Monitoring breast cancer treatment using a Fourier transform infrared spectroscopy-based computational model

J Depciuch1, E Kaznowska2, S Golowski3

  • 1Institute of Nuclear Physics Polish Academy of Sciences, PL-31342 Krakow, Poland.

Insights

Fourier transform infrared (FTIR) spectroscopy and a novel computational model can monitor breast cancer chemotherapy efficacy.
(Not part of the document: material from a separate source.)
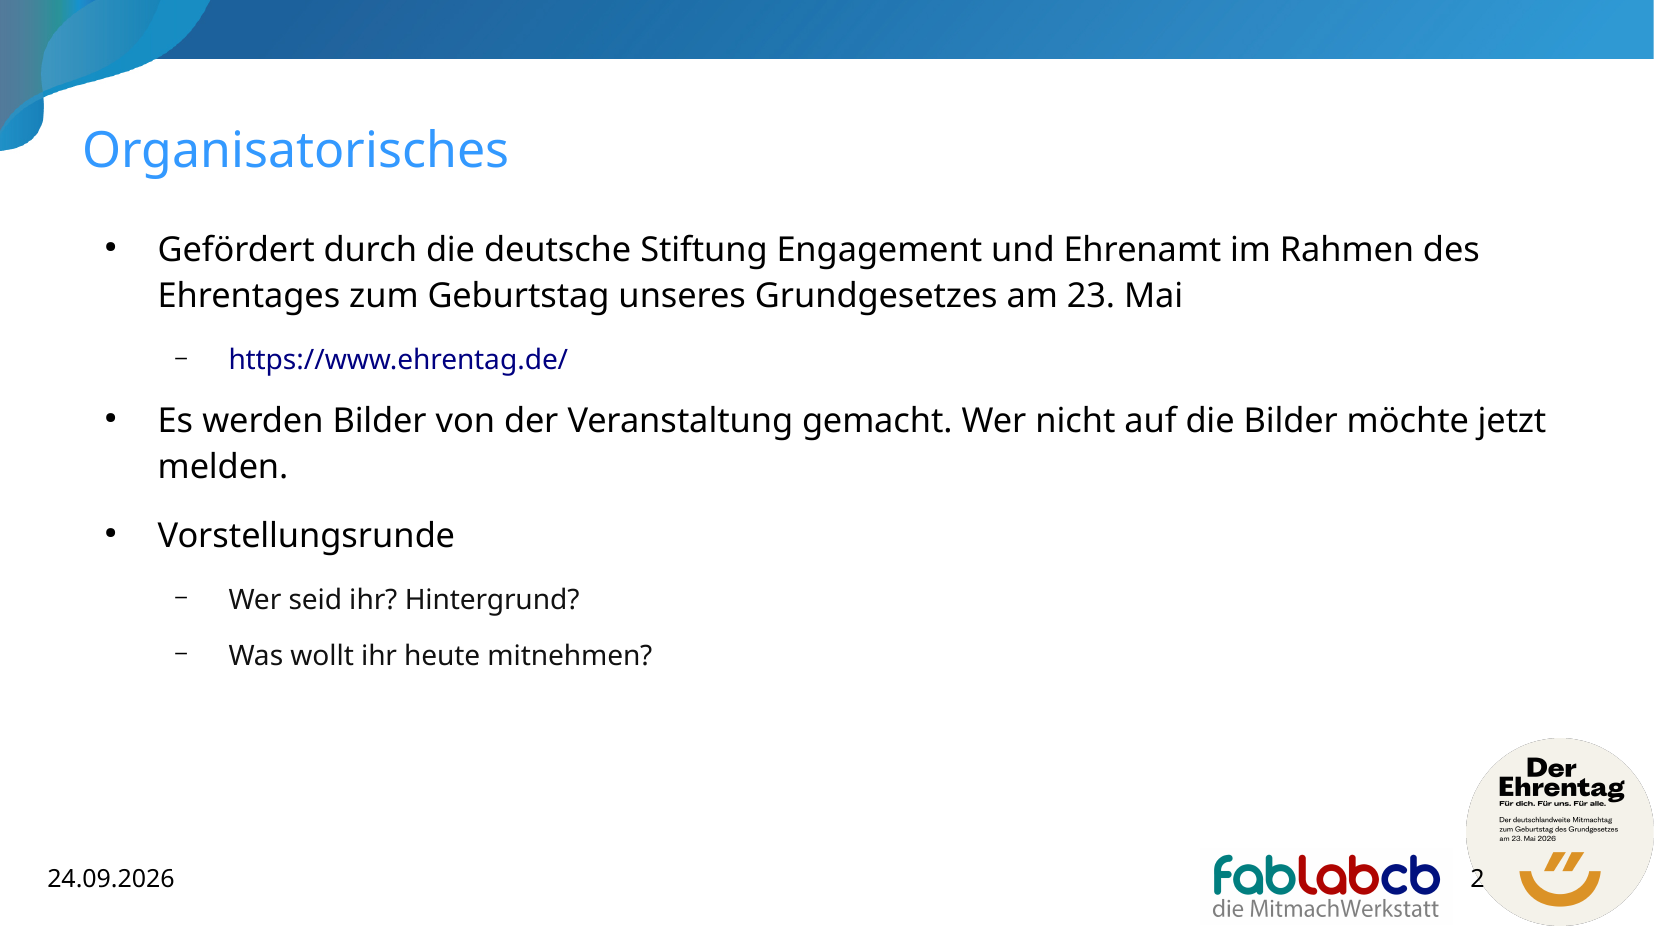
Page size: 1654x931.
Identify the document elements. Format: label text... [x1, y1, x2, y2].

list Gefördert durch die deutsche Stiftung Engagement und Ehrenamt im Rahmen des Ehrentages zum Geburtstag unseres Grundgesetzes am 23. Mai https://www.ehrentag.de/ Es werden Bilder von der Veranstaltung gemacht. Wer nicht auf die Bilder möchte jetzt melden. Vorstellungsrunde Wer seid ihr? Hintergrund? Was wollt ihr heute mitnehmen? [86, 225, 1576, 816]
picture [0, 0, 1654, 931]
title Organisatorisches [82, 99, 1571, 197]
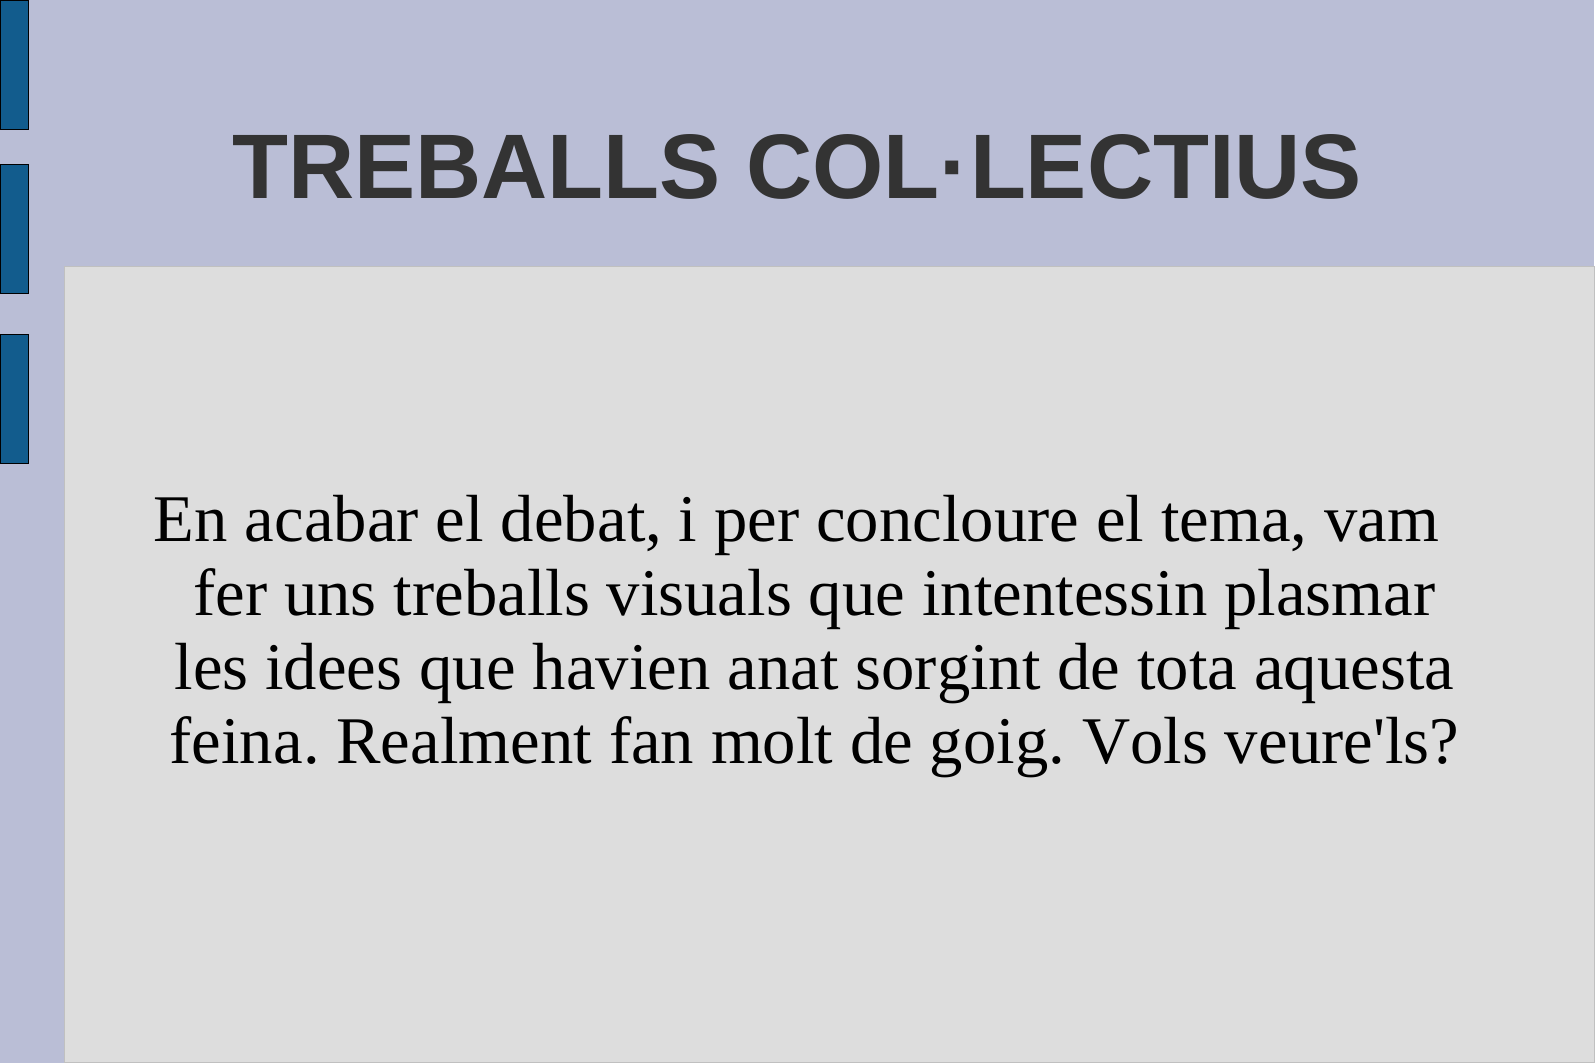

This tool distinguishes between effective and ineffective treatments by analyzing spectral changes in breast tissue.

Area of Science:

  • Biomedical Engineering
  • Medical Physics
  • Oncology

Background:

  • Breast cancer impacts many women, necessitating advanced diagnostic and therapeutic monitoring tools.
  • Current chemotherapy lacks effective methods for real-time efficacy assessment during treatment.
  • Vibrational spectroscopy, specifically FTIR, offers insights into tissue chemical composition.

Purpose of the Study:

  • To develop and validate a physics-based computational model for monitoring breast cancer chemotherapy efficacy.
  • To utilize Fourier transform infrared (FTIR) spectroscopy to analyze spectral differences in breast tissues.
  • To correlate spectral data with patient outcomes to assess treatment effectiveness.

Main Methods:

  • Collected and analyzed FTIR spectra from healthy, cancerous, and post-chemotherapy breast tissues.
  • Applied Kramers-Kronig transformation and Lorentz function fitting to extract characteristic spectral parameters.
  • Developed a physics-based computational model using Lorentz function parameters to predict chemotherapy efficacy.

Main Results:

  • Significant spectral differences were observed between healthy, cancerous, and post-chemotherapy tissues.
  • Post-chemotherapy spectra mirrored healthy tissue spectra with effective treatment and cancerous tissue spectra with ineffective treatment.
  • The computational model accurately reflected actual patient treatment outcomes from medical records.

Conclusions:

  • The developed computational model, based on FTIR spectral analysis, shows promise for monitoring breast cancer chemotherapy efficacy.
  • This approach provides a non-invasive method to assess treatment response, aiding clinical decision-making.
  • The model's ability to correlate spectral data with patient outcomes highlights its potential as a valuable clinical tool.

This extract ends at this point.